Tre ore senza luce né lume. Senza la lampada del tempio. Senza la serena mediazione del culto, la fissità delle funzioni. Il suo velo squarciato e la luce del Santo dei santi che va in frantumi, che rivela il volto nudo e oscuro di Dio. Del Dio “ignoto” (cf Atti, 23) e del Cielo vuoto. Tutto ciò è esperienza interiore. Ciò che si vede in queste tre ore a occhio nudo è lo scempio di volti sfigurati, di membra che cercano di reagire contorcendosi, di polmoni che si arrendono alla troppa fatica che chiede a un crocifisso per respirare. Quello che si vede è la vergogna della politica, religiosa e civile, che ha scartato un cittadino, un uomo, un figlio e l’ha gettato via come un oggetto ripugnante. Quello che si vede è il fallimento della giustizia e la corruzione di coloro che ne sono esperti e garanti. Quello che si vede è l’arbitrio colpevole di uomini — per di più sacerdoti! — che si arrogano un potere che non hanno mai: quello di dare la morte a una creatura umana, foss’anche un criminale.
Non è possibile sapere cosa avesse visto il centurione nel modo di morire di Gesù, per definirlo “giusto”, cioè, ancora innocente (v. 47; Marco, 15, 39 = Matteo, 27, 54: «Veramente quest’uomo era Figlio di Dio»); quale rara luce di diritto dovesse illuminare quest’ultimo e unico giudizio giusto fatto su Gesù.

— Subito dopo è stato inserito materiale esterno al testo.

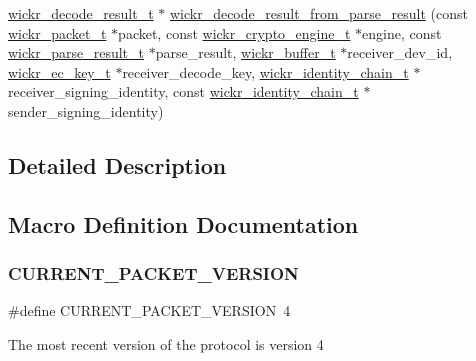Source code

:\begin{DoxyCompactItemize}
\item 
\hyperlink{structwickr__decode__result}{wickr\+\_\+decode\+\_\+result\+\_\+t} $\ast$ \hyperlink{group__wickr__protocol_ga32d9da2e10d1d653b2ac894d50aaedb0}{wickr\+\_\+decode\+\_\+result\+\_\+from\+\_\+parse\+\_\+result} (const \hyperlink{structwickr__packet}{wickr\+\_\+packet\+\_\+t} $\ast$packet, const \hyperlink{structwickr__crypto__engine}{wickr\+\_\+crypto\+\_\+engine\+\_\+t} $\ast$engine, const \hyperlink{structwickr__parse__result}{wickr\+\_\+parse\+\_\+result\+\_\+t} $\ast$parse\+\_\+result, \hyperlink{structwickr__buffer}{wickr\+\_\+buffer\+\_\+t} $\ast$receiver\+\_\+dev\+\_\+id, \hyperlink{structwickr__ec__key}{wickr\+\_\+ec\+\_\+key\+\_\+t} $\ast$receiver\+\_\+decode\+\_\+key, \hyperlink{structwickr__identity__chain}{wickr\+\_\+identity\+\_\+chain\+\_\+t} $\ast$receiver\+\_\+signing\+\_\+identity, const \hyperlink{structwickr__identity__chain}{wickr\+\_\+identity\+\_\+chain\+\_\+t} $\ast$sender\+\_\+signing\+\_\+identity)
\end{DoxyCompactItemize}


\subsection{Detailed Description}


\subsection{Macro Definition Documentation}
\mbox{\label{group__wickr__protocol_ga89ff9f93c5494db53d3ff27353989862}} 
\subsubsection{\texorpdfstring{C\+U\+R\+R\+E\+N\+T\+\_\+\+P\+A\+C\+K\+E\+T\+\_\+\+V\+E\+R\+S\+I\+ON}{CURRENT\_PACKET\_VERSION}}
{\footnotesize\ttfamily \#define C\+U\+R\+R\+E\+N\+T\+\_\+\+P\+A\+C\+K\+E\+T\+\_\+\+V\+E\+R\+S\+I\+ON~4}

The most recent version of the protocol is version 4 \mbox{\label{group__wickr__protocol_gad269883d0b8b26c4fa52da595ef5ddf7}} 
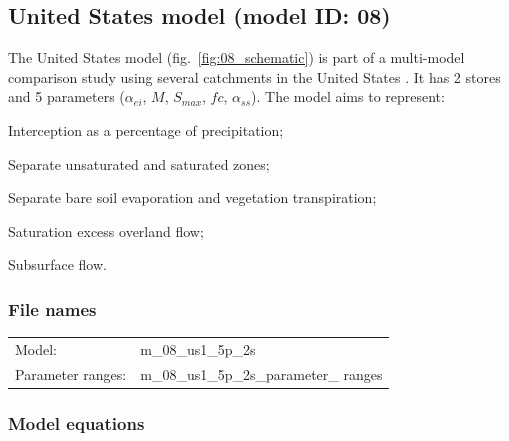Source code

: \subsection{United States model (model ID: 08)}
The United States model (fig.~\ref{fig:08_schematic}) is part of a multi-model comparison study using several catchments in the United States \citep{Bai2009}. It has 2 stores and 5 parameters ($\alpha_{ei}$, $M$, $S_{max}$, $fc$, $\alpha_{ss}$). The model aims to represent:

\begin{itemizecompact}
\item Interception as a percentage of precipitation;
\item Separate unsaturated and saturated zones;
\item Separate bare soil evaporation and vegetation transpiration;
\item Saturation excess overland flow;
\item Subsurface flow.
\end{itemizecompact}

\subsubsection{File names}
\begin{tabular}{@{}ll}
Model: &m\_08\_us1\_5p\_2s \\
Parameter ranges: &m\_08\_us1\_5p\_2s\_parameter\_ ranges \\
\end{tabular}

\subsubsection{Model equations}


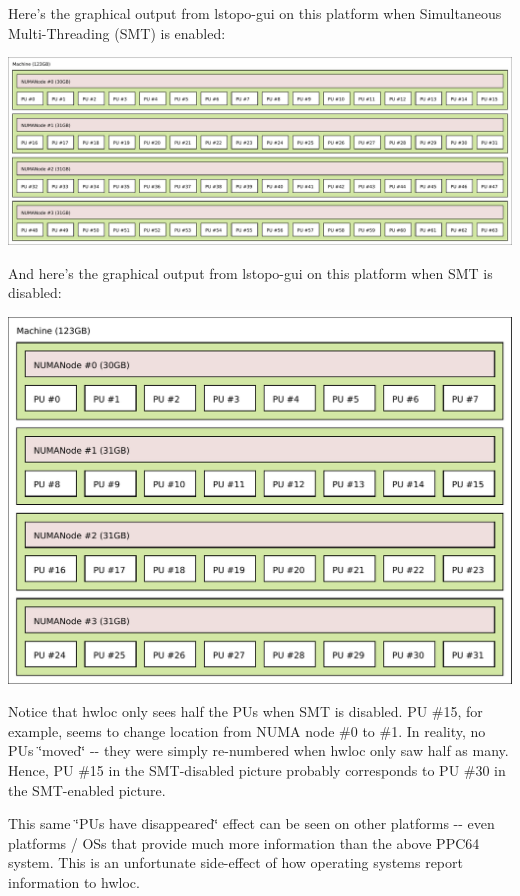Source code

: Here's the graphical output from lstopo-\/gui on this platform when Simultaneous Multi-\/Threading (SMT) is enabled:

 
\begin{DoxyImageNoCaption}
  \mbox{\includegraphics[width=\textwidth]{ppc64-with-smt}}
\end{DoxyImageNoCaption}


And here's the graphical output from lstopo-\/gui on this platform when SMT is disabled:

 
\begin{DoxyImageNoCaption}
  \mbox{\includegraphics[width=\textwidth]{ppc64-without-smt}}
\end{DoxyImageNoCaption}


Notice that hwloc only sees half the PUs when SMT is disabled. PU \#15, for example, seems to change location from NUMA node \#0 to \#1. In reality, no PUs \char`\"{}moved\char`\"{} -\/-\/ they were simply re-\/numbered when hwloc only saw half as many. Hence, PU \#15 in the SMT-\/disabled picture probably corresponds to PU \#30 in the SMT-\/enabled picture.

This same \char`\"{}PUs have disappeared\char`\"{} effect can be seen on other platforms -\/-\/ even platforms / OSs that provide much more information than the above PPC64 system. This is an unfortunate side-\/effect of how operating systems report information to hwloc.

Una corte d’appello che invalidava le sentenze corrotte di tutto il primo grado.
Gesù moriva semplicemente con un grido (versetto 46: fonè megàle). In esso l’eco del grido del “sangue di Abele” che erompeva, selvaggio, dalla terra a rivendicare la vita (Genesi, 4, 10); di Israele schiavo e ridotto a una larva, in Egitto, che chiedeva di rialzare la testa, di essere liberato (Esodo, 2, 23). Grida che il Cielo ascoltò. Il grido di Gesù fa eco e si include a quello di Elisabetta, quando ricevette la visita di Maria: il bambino nel suo grembo si mosse e la madre «gridò forte» (kraughè megàle, Luca, 1, 42). Un grido di gioia, di corrispondenza, di benedizione che Elisabetta lancia come una sfida alla croce e al grido del Figlio che muore di strazio e di solitudine. Se non ci fosse stato il grido anticipato di Elisabetta a chiamare la vita, forse quello di Gesù sulla croce non mai stato decodificato, e sarebbe restato soltanto un desolato lamento di morte.
Sulla via del ritorno le folle ripensavano a ciò che avevano visto (theorésantes). Il monte della croce è materia, ma anche rappresentazione. E su quest’ultima le folle si battono il petto, trovando in essa una via di conversione, una liturgia di pentimento.
Ultime a essere citate, mentre i riflettori si spengono sulle sagome dei crocifissi, sono le donne. Esse vedono queste cose (oròsai, versetto 49). Una visione che penetra la realtà della croce. Sono testimoni di quella. Mentre Maria meditava su ciò che accadeva al bambino (symbàllousa, Luca, 2, 19), esse “vedono” ciò che accade al loro Maestro. La scuola di sequela, iniziata in Galilea (cf versetto 49) era adesso arrivata alla “visione”. Le parole di sapienza, i gesti di misericordia che avevano imparato con la sequela (synakolouthoúsai, versetto 49), vengono rivelati alle donne alla luce della croce. È quanto manca agli apostoli! Luca è il vangelo delle folle, ma non delle masse anonime. Luca distingue e vede in ogni gruppo delle differenze. Non divide il mondo per categorie, ma per persone.